• **What you will do**
Set out exactly, line by line, the stretch of data below that begins at the line containing "shows no protein" and ends at the line containing "malignant melanoma (metastatic", with both ends kept.

** Data for this task follows **

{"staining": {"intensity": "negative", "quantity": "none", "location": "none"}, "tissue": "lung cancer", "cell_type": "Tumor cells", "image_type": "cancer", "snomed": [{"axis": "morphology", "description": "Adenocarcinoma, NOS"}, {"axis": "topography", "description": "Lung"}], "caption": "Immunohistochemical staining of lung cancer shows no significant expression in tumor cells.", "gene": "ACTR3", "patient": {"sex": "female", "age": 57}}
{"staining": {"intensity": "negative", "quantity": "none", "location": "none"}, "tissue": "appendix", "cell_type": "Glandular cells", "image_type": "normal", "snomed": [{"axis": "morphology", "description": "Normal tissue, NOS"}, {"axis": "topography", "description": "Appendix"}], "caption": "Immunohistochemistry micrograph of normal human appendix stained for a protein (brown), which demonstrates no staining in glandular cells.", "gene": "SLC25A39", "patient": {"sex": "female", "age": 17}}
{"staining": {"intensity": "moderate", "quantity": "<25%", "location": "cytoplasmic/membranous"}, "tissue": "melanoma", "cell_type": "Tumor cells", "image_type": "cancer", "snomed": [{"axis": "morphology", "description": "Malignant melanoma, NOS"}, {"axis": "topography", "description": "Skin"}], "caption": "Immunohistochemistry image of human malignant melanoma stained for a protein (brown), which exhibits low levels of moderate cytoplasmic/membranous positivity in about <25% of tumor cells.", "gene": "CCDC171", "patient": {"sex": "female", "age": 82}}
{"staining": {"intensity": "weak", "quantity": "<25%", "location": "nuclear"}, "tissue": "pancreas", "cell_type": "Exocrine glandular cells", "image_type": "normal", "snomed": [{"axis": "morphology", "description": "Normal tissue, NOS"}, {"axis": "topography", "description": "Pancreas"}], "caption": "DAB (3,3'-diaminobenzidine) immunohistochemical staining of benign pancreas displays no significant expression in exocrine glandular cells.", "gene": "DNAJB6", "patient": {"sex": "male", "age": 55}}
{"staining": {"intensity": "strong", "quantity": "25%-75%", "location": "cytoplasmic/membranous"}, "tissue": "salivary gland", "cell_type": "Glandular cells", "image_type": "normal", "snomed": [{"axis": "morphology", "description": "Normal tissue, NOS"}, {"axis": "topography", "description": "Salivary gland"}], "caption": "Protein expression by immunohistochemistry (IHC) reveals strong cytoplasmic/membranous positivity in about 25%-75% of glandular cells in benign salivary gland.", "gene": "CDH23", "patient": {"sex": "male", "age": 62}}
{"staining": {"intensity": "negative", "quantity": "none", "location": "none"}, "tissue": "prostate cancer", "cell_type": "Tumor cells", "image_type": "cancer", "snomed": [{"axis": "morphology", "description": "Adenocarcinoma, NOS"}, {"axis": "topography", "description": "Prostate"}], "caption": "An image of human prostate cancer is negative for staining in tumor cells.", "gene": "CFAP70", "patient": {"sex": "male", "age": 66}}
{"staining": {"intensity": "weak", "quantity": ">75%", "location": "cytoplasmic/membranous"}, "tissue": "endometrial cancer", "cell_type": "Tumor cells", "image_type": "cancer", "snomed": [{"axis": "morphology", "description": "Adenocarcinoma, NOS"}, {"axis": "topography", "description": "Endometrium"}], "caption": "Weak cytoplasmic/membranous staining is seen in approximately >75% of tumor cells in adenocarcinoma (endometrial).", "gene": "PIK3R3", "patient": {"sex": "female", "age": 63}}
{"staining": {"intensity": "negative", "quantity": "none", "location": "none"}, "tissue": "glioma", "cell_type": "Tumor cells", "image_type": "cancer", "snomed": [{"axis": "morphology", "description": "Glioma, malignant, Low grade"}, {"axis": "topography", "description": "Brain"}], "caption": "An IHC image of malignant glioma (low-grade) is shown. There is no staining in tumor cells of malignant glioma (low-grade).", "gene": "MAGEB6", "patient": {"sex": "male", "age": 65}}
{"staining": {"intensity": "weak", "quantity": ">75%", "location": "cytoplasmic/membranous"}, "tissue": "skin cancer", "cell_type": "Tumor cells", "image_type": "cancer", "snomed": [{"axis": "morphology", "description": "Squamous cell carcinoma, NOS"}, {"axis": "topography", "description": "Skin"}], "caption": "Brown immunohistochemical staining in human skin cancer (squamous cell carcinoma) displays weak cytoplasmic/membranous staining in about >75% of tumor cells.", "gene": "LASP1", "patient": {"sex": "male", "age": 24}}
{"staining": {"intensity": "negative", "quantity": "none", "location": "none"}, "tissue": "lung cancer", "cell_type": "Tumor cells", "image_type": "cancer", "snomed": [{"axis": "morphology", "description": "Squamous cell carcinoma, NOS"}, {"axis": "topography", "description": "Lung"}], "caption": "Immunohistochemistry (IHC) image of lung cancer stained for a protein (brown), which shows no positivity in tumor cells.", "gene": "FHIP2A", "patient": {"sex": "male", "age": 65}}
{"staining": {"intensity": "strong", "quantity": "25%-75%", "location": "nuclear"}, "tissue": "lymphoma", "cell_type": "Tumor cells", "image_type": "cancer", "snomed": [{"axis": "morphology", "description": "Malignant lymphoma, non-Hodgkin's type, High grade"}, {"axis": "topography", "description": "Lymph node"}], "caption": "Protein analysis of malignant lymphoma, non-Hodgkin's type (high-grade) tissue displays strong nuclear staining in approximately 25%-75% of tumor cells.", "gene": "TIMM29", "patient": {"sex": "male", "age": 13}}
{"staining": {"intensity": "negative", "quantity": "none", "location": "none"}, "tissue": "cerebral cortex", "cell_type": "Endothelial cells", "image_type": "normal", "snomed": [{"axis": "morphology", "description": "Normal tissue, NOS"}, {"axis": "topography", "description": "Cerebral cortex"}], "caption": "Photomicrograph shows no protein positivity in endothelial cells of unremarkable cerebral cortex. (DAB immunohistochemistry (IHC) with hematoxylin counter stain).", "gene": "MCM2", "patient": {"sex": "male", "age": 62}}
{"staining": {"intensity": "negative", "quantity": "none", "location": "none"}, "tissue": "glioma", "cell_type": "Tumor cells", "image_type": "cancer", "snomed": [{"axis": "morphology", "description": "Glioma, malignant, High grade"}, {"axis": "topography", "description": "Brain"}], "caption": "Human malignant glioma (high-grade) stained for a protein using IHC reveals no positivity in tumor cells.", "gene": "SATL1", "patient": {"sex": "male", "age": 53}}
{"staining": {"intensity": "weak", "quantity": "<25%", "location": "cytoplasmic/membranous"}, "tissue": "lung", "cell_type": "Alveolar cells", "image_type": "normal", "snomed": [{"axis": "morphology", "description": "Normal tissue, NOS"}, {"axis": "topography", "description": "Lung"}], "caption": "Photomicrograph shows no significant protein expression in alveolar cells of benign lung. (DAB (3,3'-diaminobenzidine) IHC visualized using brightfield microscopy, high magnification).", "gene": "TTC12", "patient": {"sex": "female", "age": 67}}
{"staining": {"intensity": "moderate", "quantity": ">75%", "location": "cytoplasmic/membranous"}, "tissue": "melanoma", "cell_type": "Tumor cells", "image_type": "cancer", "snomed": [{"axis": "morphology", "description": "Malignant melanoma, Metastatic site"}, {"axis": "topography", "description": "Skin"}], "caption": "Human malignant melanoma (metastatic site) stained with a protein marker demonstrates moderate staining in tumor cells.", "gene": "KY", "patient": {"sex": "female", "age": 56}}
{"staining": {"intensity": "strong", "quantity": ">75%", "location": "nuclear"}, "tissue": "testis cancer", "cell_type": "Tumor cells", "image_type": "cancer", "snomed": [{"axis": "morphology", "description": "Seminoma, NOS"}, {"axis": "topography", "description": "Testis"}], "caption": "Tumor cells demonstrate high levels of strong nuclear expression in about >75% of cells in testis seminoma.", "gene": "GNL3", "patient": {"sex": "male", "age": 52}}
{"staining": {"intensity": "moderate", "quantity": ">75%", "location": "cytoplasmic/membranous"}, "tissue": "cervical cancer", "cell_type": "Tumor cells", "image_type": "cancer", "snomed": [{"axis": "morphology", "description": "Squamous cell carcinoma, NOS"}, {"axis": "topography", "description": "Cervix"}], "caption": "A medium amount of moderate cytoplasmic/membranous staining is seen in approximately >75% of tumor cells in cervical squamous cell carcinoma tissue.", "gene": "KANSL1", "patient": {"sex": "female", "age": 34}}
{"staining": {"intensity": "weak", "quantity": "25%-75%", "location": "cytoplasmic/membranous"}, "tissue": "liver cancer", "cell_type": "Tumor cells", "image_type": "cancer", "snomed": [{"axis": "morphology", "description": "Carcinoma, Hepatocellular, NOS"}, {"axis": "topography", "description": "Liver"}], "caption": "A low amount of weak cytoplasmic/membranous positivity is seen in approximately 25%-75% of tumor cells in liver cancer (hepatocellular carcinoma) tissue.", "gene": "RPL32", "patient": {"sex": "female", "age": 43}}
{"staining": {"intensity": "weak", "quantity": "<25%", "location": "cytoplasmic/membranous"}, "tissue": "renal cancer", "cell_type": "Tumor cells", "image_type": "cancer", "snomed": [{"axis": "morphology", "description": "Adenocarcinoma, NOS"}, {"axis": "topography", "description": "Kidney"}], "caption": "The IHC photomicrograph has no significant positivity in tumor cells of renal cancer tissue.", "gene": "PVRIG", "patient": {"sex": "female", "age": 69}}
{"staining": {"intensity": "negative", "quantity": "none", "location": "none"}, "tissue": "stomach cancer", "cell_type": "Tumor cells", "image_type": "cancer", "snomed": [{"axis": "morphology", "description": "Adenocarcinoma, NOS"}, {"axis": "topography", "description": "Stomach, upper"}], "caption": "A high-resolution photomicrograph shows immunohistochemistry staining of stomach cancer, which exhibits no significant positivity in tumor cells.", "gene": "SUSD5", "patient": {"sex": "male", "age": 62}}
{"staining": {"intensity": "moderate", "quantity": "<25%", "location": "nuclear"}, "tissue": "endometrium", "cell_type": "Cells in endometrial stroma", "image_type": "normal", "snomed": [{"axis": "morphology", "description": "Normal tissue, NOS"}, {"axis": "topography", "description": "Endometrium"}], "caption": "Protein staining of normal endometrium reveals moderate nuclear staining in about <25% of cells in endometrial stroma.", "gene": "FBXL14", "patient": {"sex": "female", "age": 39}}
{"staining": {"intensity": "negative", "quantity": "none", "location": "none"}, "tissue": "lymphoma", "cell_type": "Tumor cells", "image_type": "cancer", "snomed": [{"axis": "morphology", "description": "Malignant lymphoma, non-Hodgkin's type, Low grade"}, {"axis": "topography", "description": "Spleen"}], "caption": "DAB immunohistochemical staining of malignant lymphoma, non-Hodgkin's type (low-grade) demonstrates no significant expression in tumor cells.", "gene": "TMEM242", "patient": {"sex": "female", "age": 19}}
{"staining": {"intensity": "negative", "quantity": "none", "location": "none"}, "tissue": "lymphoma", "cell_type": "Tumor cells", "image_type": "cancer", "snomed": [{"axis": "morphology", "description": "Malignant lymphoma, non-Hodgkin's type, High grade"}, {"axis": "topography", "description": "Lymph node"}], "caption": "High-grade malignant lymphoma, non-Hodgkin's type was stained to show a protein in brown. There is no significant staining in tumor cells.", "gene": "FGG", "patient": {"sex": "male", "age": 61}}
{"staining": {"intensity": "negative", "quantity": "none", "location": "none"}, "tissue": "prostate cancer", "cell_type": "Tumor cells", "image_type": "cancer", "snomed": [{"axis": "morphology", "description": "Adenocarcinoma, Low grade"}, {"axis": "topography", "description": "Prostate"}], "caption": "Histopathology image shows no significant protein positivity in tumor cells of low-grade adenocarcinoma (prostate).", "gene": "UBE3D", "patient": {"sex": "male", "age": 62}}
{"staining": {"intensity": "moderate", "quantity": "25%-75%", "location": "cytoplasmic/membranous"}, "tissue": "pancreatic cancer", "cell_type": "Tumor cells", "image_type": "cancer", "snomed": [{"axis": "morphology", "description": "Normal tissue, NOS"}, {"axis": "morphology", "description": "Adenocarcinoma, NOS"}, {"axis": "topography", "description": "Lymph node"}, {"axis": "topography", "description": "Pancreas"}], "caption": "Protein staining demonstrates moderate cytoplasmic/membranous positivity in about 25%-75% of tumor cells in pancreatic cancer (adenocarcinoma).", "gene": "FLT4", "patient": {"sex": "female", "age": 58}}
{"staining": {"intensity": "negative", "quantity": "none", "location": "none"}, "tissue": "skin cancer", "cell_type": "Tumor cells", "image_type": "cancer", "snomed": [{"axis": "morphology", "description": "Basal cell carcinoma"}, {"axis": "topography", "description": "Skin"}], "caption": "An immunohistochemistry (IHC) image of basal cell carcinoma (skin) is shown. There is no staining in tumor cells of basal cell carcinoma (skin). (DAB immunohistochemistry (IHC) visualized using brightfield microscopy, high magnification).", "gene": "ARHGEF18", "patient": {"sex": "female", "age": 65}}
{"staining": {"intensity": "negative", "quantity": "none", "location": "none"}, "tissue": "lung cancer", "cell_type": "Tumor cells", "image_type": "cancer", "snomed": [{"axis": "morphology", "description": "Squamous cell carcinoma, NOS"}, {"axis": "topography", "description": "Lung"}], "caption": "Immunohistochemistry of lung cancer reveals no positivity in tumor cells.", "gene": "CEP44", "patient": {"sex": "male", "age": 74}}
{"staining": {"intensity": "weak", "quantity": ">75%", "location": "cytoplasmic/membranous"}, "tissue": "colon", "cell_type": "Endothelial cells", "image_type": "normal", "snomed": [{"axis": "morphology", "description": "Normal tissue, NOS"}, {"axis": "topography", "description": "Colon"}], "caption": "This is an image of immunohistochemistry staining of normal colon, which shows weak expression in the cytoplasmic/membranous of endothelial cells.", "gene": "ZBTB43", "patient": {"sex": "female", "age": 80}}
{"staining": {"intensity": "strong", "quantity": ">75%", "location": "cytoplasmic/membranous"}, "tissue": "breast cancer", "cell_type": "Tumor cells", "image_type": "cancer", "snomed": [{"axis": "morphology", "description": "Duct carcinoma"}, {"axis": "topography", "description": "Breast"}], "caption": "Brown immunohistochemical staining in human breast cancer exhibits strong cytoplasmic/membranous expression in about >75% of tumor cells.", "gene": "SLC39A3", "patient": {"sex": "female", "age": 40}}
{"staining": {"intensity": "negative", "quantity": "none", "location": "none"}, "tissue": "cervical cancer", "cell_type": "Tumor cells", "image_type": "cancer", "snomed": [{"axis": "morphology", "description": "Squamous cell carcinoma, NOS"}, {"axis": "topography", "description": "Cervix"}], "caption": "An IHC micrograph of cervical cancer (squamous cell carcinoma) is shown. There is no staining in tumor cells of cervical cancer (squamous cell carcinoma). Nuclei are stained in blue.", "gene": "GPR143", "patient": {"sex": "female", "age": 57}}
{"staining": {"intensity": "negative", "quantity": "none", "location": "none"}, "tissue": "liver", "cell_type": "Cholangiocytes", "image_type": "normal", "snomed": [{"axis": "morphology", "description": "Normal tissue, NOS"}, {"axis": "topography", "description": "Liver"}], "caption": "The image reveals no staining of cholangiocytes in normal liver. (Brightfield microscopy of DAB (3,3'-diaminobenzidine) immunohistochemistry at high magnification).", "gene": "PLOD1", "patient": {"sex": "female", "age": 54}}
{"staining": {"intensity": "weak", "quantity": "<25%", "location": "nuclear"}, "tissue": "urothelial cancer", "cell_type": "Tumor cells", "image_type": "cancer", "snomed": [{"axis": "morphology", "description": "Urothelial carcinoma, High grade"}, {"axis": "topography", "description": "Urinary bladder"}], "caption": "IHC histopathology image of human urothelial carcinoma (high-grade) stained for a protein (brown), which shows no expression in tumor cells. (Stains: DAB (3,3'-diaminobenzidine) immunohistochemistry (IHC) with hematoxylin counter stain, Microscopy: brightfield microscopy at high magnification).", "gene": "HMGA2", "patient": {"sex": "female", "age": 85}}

** End of Data for this task **

• **Expected answer**
{"staining": {"intensity": "negative", "quantity": "none", "location": "none"}, "tissue": "cerebral cortex", "cell_type": "Endothelial cells", "image_type": "normal", "snomed": [{"axis": "morphology", "description": "Normal tissue, NOS"}, {"axis": "topography", "description": "Cerebral cortex"}], "caption": "Photomicrograph shows no protein positivity in endothelial cells of unremarkable cerebral cortex. (DAB immunohistochemistry (IHC) with hematoxylin counter stain).", "gene": "MCM2", "patient": {"sex": "male", "age": 62}}
{"staining": {"intensity": "negative", "quantity": "none", "location": "none"}, "tissue": "glioma", "cell_type": "Tumor cells", "image_type": "cancer", "snomed": [{"axis": "morphology", "description": "Glioma, malignant, High grade"}, {"axis": "topography", "description": "Brain"}], "caption": "Human malignant glioma (high-grade) stained for a protein using IHC reveals no positivity in tumor cells.", "gene": "SATL1", "patient": {"sex": "male", "age": 53}}
{"staining": {"intensity": "weak", "quantity": "<25%", "location": "cytoplasmic/membranous"}, "tissue": "lung", "cell_type": "Alveolar cells", "image_type": "normal", "snomed": [{"axis": "morphology", "description": "Normal tissue, NOS"}, {"axis": "topography", "description": "Lung"}], "caption": "Photomicrograph shows no significant protein expression in alveolar cells of benign lung. (DAB (3,3'-diaminobenzidine) IHC visualized using brightfield microscopy, high magnification).", "gene": "TTC12", "patient": {"sex": "female", "age": 67}}
{"staining": {"intensity": "moderate", "quantity": ">75%", "location": "cytoplasmic/membranous"}, "tissue": "melanoma", "cell_type": "Tumor cells", "image_type": "cancer", "snomed": [{"axis": "morphology", "description": "Malignant melanoma, Metastatic site"}, {"axis": "topography", "description": "Skin"}], "caption": "Human malignant melanoma (metastatic site) stained with a protein marker demonstrates moderate staining in tumor cells.", "gene": "KY", "patient": {"sex": "female", "age": 56}}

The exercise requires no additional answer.